Information supplied:
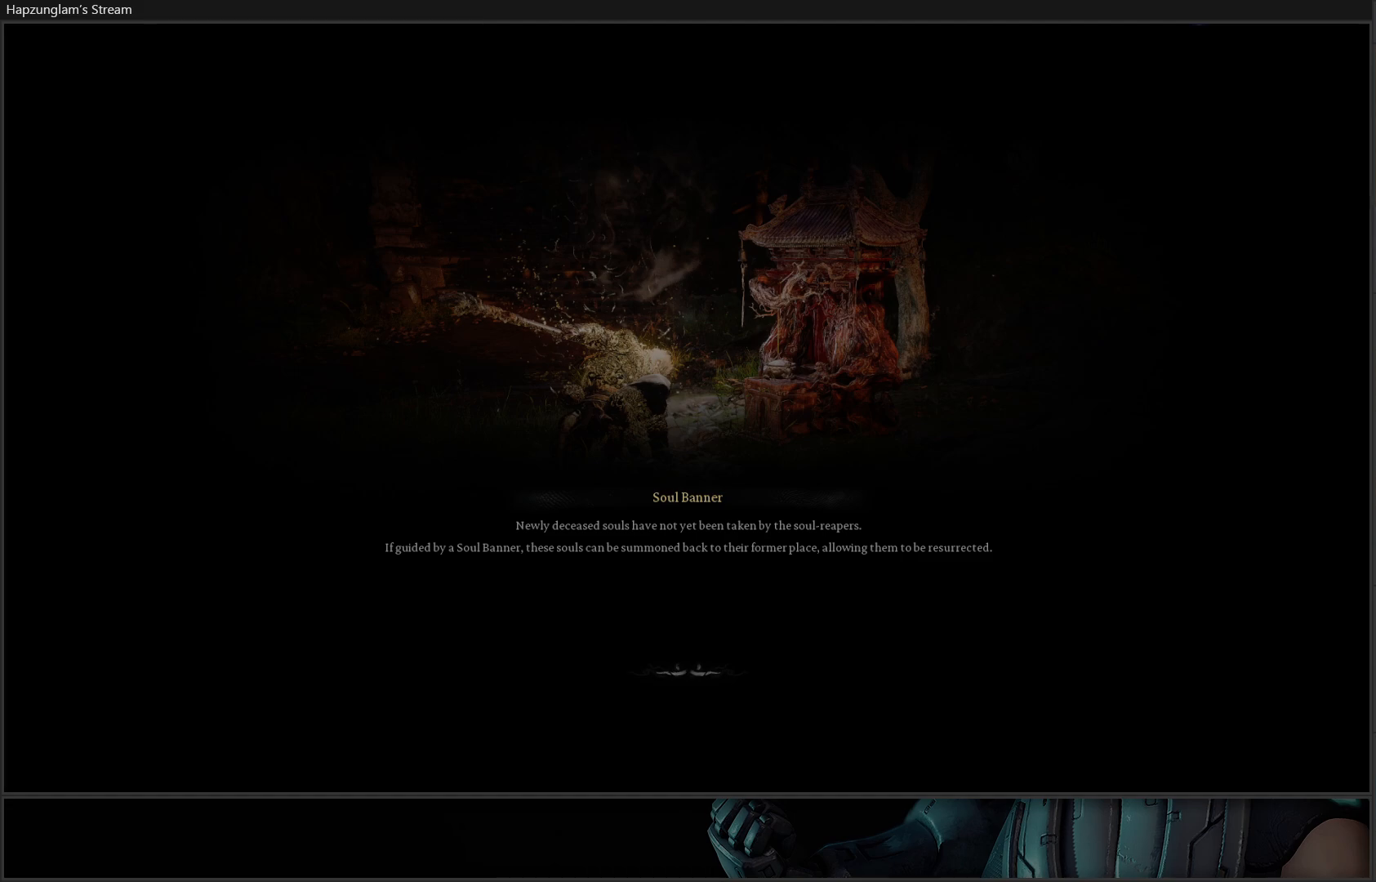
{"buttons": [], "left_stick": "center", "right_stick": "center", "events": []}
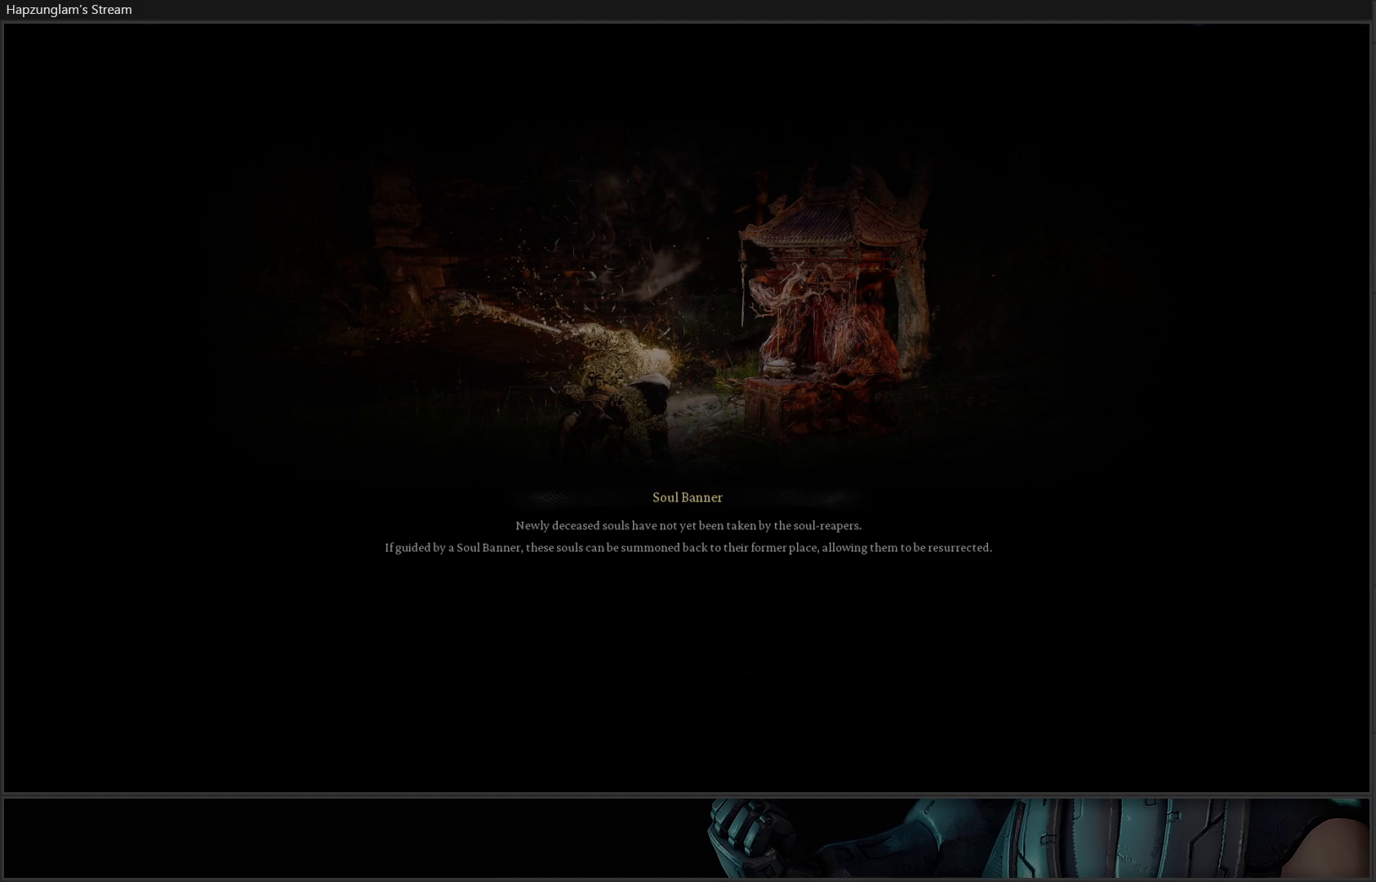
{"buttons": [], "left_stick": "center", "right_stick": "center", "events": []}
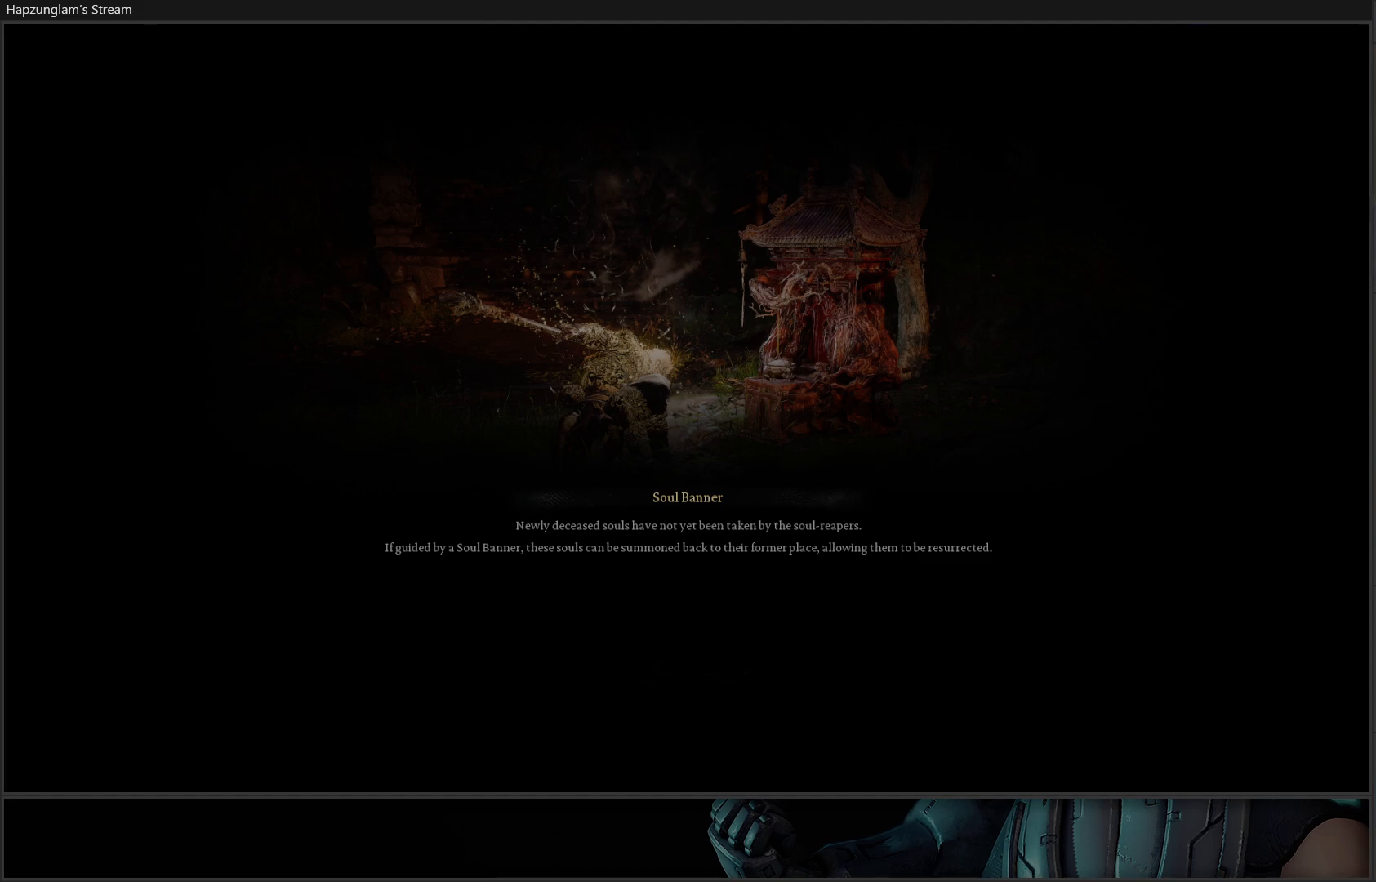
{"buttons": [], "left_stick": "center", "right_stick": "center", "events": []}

Exercise brief: Write the material out again word for word and omit any images.

Answer for the task:
{"buttons": [], "left_stick": "center", "right_stick": "center", "events": []}
{"buttons": [], "left_stick": "center", "right_stick": "center", "events": []}
{"buttons": [], "left_stick": "center", "right_stick": "center", "events": []}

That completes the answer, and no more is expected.